August: the most beautiful Vuelta in years begins; no-one knows who wins it, though, as US coverage preempted by 21 consecutive days of round-the-clock bass-fishing. You blow, Vs.! Bettini takes gold in Beijing; WADA chief accidentally trampled flat by exuberant squadra azzura.

September: he's baaaaaa-aaacccck! Italians cut one month off comely studmuffin Ivan Basso's suspension for good behavior just in time for Worlds, erect giant golden winged statue of him in Verona; Basso snorts white powder openly at start line, takes race; in response to McQuaid's typical whining objections, tifosi riot, destroy UCI headquarters on grounds that any idiot knows that cane sugar's not a banned pre-race performance-enhancer. In other Worlds news, Robbie "Road Rage" McEwen suspended 3 months for chewing Daniele Bennati's earlobe off in sprint altercation.

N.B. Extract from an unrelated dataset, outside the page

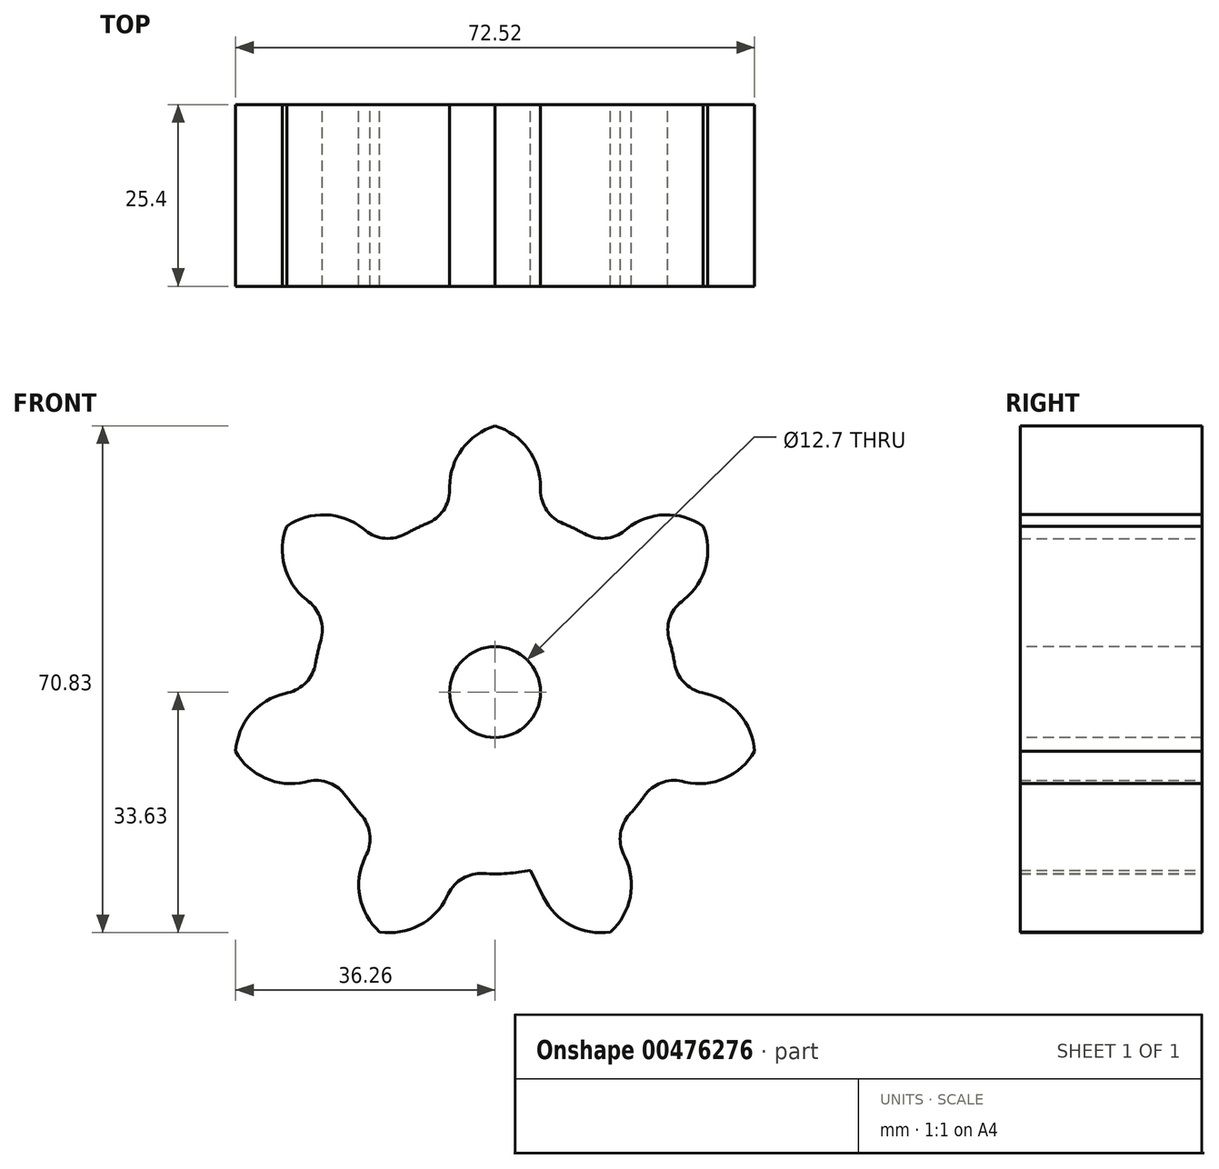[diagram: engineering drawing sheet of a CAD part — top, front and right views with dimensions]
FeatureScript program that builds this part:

October: UCI ProTour rankings released. Cadel Evans snakes UCI title off Danilo DiLuca on crap technicality for second straight year, offered 1 million euro to stay at Predictor for next year; Marianne Vos takes second consecutive UCI title in own right, offered 25,000 euro for 1-year DSB team gig and supplemental survival job as greeter at local Wal-Mart.

November: Erik Zabel, age 96, sweeps World Cup in all categories; Johan Bruyneel re-hires repentant Basso, creating perfect-storm screw-over trifecta of Leipheimer, Kloden and Contador; Landis finally caves, ostentatiously wah-wah's fake confession to press despite actual innocence; T-Mobile immediately reconstitutes itself, gives Landis sickeningly lucrative gig as Directeur Sportif.

December: Team camps again! Liquigas takes to the mineral baths; Astana to Elizabeth Arden for mani-pedis; remaining CSC riders tragically eaten by bears in wilderness.

Well, folks, only time will tell--but if *I* were CSC, I'd watch out carefully for renegade wildlife. Allez allez!

2 comments:

Anonymous said...

So funny! I love your blogs. Thanks.

Rosemary said...

Sure, I laugh now...but will cry when it comes true. Happy New Year RJ...you're my favorite!